• _Work task_:
Please extract, without changes, every line from the one containing "10/10 ━━━━━━━━━━━━━━━━━━━━ 6s 571ms/step" through the last line of the items.

________________________

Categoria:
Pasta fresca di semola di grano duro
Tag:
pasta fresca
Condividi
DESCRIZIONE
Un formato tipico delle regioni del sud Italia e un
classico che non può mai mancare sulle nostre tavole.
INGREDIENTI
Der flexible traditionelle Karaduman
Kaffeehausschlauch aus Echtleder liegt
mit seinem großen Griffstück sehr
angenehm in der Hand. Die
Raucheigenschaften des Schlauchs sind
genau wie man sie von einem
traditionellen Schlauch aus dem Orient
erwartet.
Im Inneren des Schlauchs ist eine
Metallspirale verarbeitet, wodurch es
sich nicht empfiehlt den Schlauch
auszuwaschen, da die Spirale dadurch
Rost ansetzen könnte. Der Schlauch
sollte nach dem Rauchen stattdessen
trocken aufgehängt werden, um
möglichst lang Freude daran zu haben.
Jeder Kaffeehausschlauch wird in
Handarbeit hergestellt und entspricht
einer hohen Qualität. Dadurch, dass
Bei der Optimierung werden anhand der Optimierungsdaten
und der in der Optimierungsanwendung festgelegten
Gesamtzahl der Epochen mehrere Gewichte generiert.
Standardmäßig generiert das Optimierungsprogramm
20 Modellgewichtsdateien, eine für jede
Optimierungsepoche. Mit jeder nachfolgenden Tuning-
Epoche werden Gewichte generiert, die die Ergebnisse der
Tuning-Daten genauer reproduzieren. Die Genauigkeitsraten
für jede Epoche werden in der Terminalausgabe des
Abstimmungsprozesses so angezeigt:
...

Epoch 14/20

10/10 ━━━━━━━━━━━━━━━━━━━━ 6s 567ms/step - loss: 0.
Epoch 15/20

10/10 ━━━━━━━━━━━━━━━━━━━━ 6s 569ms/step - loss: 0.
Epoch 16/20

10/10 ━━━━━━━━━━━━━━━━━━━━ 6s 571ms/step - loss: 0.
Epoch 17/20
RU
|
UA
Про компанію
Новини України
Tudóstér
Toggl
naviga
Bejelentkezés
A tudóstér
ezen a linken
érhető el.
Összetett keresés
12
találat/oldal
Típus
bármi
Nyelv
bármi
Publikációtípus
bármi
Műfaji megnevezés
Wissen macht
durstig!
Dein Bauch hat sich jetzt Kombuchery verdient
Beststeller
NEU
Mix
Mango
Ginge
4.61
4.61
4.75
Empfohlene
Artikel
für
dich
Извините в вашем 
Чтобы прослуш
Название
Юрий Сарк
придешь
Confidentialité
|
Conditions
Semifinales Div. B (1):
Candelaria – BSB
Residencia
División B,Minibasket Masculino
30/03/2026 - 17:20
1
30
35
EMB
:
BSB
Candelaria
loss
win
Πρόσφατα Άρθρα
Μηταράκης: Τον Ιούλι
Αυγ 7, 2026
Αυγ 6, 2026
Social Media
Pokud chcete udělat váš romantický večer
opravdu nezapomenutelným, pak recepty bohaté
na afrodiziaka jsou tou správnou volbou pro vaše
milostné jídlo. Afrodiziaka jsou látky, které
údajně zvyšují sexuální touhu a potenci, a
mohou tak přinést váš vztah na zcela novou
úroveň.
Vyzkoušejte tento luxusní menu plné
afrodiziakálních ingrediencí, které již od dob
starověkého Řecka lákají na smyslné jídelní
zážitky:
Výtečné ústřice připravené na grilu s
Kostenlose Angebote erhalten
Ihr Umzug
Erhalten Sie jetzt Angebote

________________________

• _Exercise result_:
10/10 ━━━━━━━━━━━━━━━━━━━━ 6s 571ms/step - loss: 0.
Epoch 17/20
RU
|
UA
Про компанію
Новини України
Tudóstér
Toggl
naviga
Bejelentkezés
A tudóstér
ezen a linken
érhető el.
Összetett keresés
12
találat/oldal
Típus
bármi
Nyelv
bármi
Publikációtípus
bármi
Műfaji megnevezés
Wissen macht
durstig!
Dein Bauch hat sich jetzt Kombuchery verdient
Beststeller
NEU
Mix
Mango
Ginge
4.61
4.61
4.75
Empfohlene
Artikel
für
dich
Извините в вашем 
Чтобы прослуш
Название
Юрий Сарк
придешь
Confidentialité
|
Conditions
Semifinales Div. B (1):
Candelaria – BSB
Residencia
División B,Minibasket Masculino
30/03/2026 - 17:20
1
30
35
EMB
:
BSB
Candelaria
loss
win
Πρόσφατα Άρθρα
Μηταράκης: Τον Ιούλι
Αυγ 7, 2026
Αυγ 6, 2026
Social Media
Pokud chcete udělat váš romantický večer
opravdu nezapomenutelným, pak recepty bohaté
na afrodiziaka jsou tou správnou volbou pro vaše
milostné jídlo. Afrodiziaka jsou látky, které
údajně zvyšují sexuální touhu a potenci, a
mohou tak přinést váš vztah na zcela novou
úroveň.
Vyzkoušejte tento luxusní menu plné
afrodiziakálních ingrediencí, které již od dob
starověkého Řecka lákají na smyslné jídelní
zážitky:
Výtečné ústřice připravené na grilu s
Kostenlose Angebote erhalten
Ihr Umzug
Erhalten Sie jetzt Angebote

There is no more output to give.